Jego zdaniem, w przypadku części gruntów ornych w Polsce trzeba ponieść ogromne nakłady, by ziemia produkowała bardziej wydajnie.
- W dynamicznie zmieniającym się świecie trzeba podejmować odważne decyzje, zastanawiać się, czy dana produkcja w danym miejscu ma szanse konkurować na globalnym rynku.
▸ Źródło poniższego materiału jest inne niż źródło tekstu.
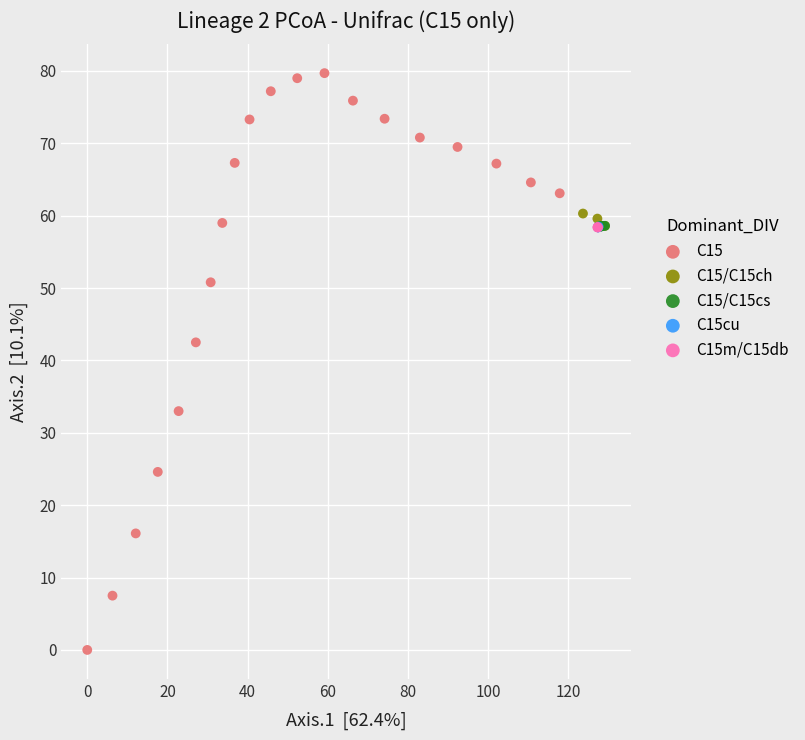

Which series contains the highest Y value?

C15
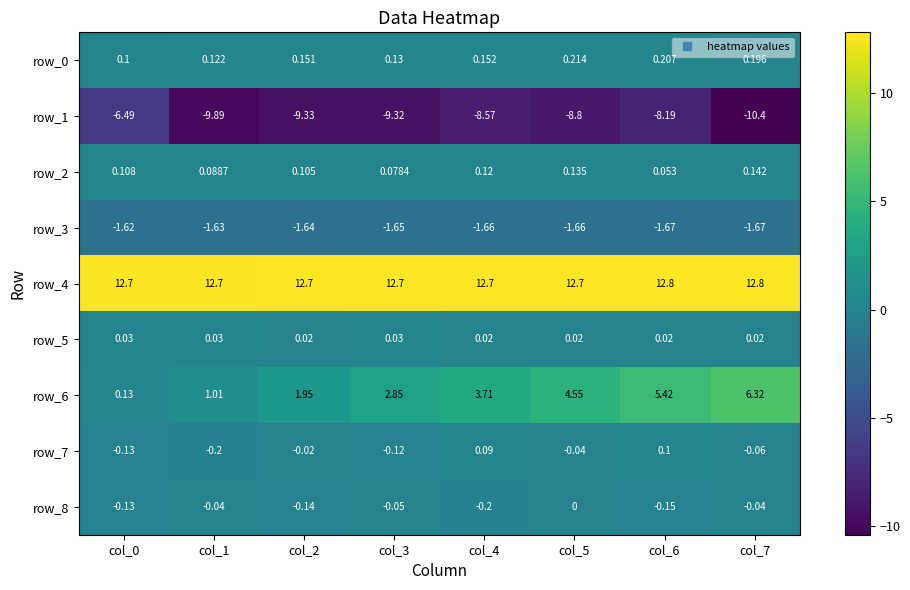

Is the value of row_4 at col_7 greater than the value of row_5 at col_6?

Yes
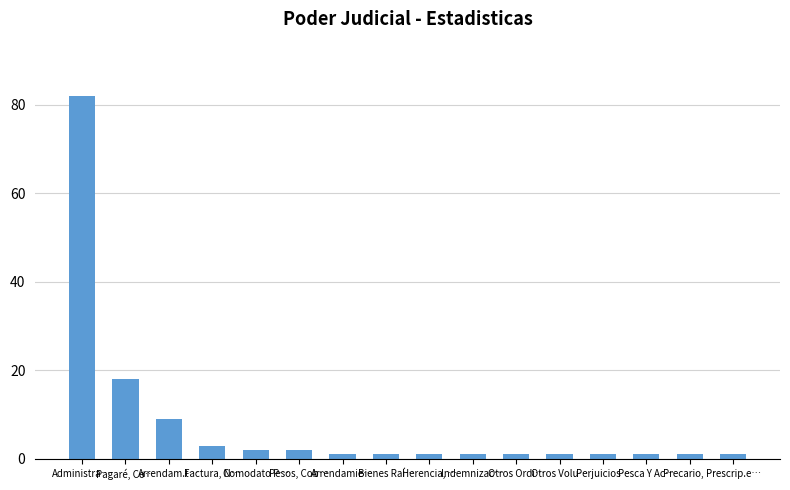

What position from the right is Pesos, Cob…?

11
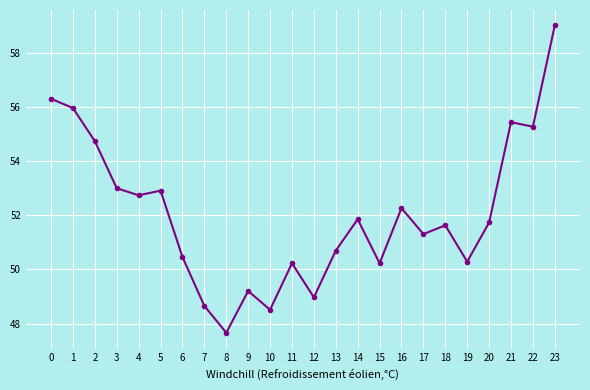

What is the value of the 11th point from the left?

48.5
Jeśli nie, to grunty powinny być wykorzystywane w innym celu, np. turystycznym, usługowym - mówi Janusz Kobryner.
Dyrektor Provimi Holding ocenia, że warunkiem zwiększenia produkcji zbóż w Polsce będzie powiększanie gospodarstw towarowych i przeznaczanie przez rolników większych środków na inwestycje.
- Wstąpienie Polski do UE zastopowało proces zwiększania wielkoprzemysłowych gospodarstw produkujących zboże i rzepak - mówi Janusz Kobryner.
- Przy utrzymaniu dzisiejszej struktury, gdzie średnia wielkość gospodarstwa nadal oscyluje w okolicach kilkunastu hektarów, zwiększenie nakładów plonotwórczych w postaci środków ochrony roślin, kwalifikowanego materiału siewnego czy najlepszego nawożenia, nie da takiego samego efektu, jak na dużych gospodarstwach - dodaje.
Drugim elementem, zaznacza nasz rozmówca, jest większe niż dotychczas inwestowanie dochodów osiąganych przez rolników.
- Statystyki pokazują, że spora część większych dochodów w gospodarstwach rolnych jest w tej chwili konsumowana. Rolnik musi natomiast patrzeć na swoje gospodarstwo przez pryzmat nie tyle swojego miejsca zamieszkania, ale swojego miejsca pracy - mówi Janusz Kobryner.